Case in point is Kaulo (Rebecca Ferguson, who still can’t maintain the same accent for more than a sentence yet remains likable somehow), a character who might be the worst thing Steven Knight has ever written. Considering he’s also responsible for Serenity, that’s saying something (no, not that one, the tuna named Justice one). At once the film’s Polly stand-in and Tommy’s “love interest” — although he’s not really capable of love nor interest at this point — Kaulo is not just the identical twin sister of Duke’s dead mother, she’s also clairvoyant. Peaky Blinders has always loved a mysterious, morally ambiguous woman-shaped call to action, and never before has a character been more obviously a plot device. She’s arguably a necessary evil, considering Tommy is hardly the most forthcoming of men and there’s no one left close enough to him to pry him open, but inventing a character who conveniently knows all his thoughts and feelings (because ESP) is such a shamelessly blunt-force approach one almost has to admire it.

Despite having a lot of ground to cover, in terms of pacing The Immortal Man can feel, especially in the first half, like an episode of television stretched to nearly two hours. Director Tom Harper, who helmed half the first season of Peaky Blinders, clearly knows the style and swagger of the series intimately well, but there’s only so much energy one can bring to fundamentally inert scenes of a misanthrope brooding in self-imposed isolation.
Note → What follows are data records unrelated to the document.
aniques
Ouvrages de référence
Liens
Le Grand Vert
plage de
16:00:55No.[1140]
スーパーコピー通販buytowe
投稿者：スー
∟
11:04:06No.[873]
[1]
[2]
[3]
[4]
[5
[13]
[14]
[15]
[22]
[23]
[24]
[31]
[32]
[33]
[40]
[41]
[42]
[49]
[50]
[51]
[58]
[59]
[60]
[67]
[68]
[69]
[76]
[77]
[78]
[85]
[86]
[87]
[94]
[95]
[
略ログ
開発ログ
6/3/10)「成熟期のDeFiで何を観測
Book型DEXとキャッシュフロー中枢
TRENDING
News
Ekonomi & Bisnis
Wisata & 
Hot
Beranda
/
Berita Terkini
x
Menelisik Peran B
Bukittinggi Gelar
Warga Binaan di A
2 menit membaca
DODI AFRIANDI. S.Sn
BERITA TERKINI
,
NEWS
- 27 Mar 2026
Even when the misanthrope in question is played by Cillian Murphy, demonstrating his unmatched talent for emoting internal torment.
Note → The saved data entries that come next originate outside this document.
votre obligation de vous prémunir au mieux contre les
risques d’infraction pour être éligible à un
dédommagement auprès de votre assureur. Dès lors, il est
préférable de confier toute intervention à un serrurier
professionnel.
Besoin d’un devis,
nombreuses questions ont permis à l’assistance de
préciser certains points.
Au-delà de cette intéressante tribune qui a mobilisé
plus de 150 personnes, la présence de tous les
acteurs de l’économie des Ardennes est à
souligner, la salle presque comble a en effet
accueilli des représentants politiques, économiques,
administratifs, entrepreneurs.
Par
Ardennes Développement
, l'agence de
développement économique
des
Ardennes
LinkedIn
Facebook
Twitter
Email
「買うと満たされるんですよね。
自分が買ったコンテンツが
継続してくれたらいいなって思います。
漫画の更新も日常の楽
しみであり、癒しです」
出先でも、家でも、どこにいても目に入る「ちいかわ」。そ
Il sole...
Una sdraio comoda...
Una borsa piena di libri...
It takes an unfortunately long time to get there, but when the escalating danger posed by Nazi conspirator Beckett (Tim Roth), attempting to court Duke into participating in a counterfeit currency scheme that would tank the British economy, finally drags Tommy out of retirement, The Immortal Man really comes to life. In a handful of scenes it even recaptures, in fleeting glimpses, the magic that made Peaky Blinders so special at its best. Most of these moments feature great needle drops, of course, and while Nick Cave’s “Red Right Hand” makes an obligatory and effectively nostalgia-inducing appearance, it’s Fontaines D.C. that are perhaps not-so-surprisingly the musical MVPs here (multiple band members contribute original material for the film, but it’s ultimately the use of songs from their catalog that stands out most). This franchise has had its ups and downs, but one thing that can be said is its taste in music has never faltered.
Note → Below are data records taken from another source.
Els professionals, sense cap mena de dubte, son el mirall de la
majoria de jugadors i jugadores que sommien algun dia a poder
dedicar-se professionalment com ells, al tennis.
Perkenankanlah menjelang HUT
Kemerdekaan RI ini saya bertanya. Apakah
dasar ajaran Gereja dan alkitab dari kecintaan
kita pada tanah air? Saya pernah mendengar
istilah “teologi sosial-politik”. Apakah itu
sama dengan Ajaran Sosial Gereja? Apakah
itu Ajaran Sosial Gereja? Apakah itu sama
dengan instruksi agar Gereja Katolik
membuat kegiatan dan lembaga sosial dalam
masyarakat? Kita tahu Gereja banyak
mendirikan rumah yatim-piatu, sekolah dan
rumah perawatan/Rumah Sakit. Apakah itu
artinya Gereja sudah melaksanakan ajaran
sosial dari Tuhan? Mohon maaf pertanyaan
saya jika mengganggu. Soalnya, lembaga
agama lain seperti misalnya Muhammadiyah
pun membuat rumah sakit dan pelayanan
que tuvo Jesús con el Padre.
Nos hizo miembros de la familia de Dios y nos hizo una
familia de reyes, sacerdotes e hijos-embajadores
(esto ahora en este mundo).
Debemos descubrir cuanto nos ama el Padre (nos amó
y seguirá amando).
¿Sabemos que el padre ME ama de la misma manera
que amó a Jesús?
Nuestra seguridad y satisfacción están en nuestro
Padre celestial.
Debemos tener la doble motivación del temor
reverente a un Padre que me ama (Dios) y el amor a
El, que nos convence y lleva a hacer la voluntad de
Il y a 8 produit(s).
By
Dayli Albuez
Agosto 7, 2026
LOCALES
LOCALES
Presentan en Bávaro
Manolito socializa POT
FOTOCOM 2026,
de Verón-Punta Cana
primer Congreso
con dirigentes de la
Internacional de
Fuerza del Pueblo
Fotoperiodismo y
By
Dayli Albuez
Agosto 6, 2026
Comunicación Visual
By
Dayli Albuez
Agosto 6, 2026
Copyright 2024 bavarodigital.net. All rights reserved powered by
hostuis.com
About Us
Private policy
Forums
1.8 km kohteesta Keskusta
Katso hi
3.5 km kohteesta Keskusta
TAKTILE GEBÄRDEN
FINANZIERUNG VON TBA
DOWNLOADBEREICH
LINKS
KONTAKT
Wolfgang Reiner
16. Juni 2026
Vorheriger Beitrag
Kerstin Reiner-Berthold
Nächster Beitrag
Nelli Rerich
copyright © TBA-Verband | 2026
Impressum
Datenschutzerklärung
The Immortal Man is far from perfect. It does not achieve what the 2019 Deadwood movie did in bringing an almost miraculous sense of closure to a series that ended with the jagged edge of a sudden cancellation thirteen years prior, a point of comparison too obvious not to acknowledge. But there is closure here nonetheless. As someone who was along for the whole ride in real time — nearly half my life — that counts for something.

The Immortal Man is now playing in theaters, and will be released on Netflix March 20.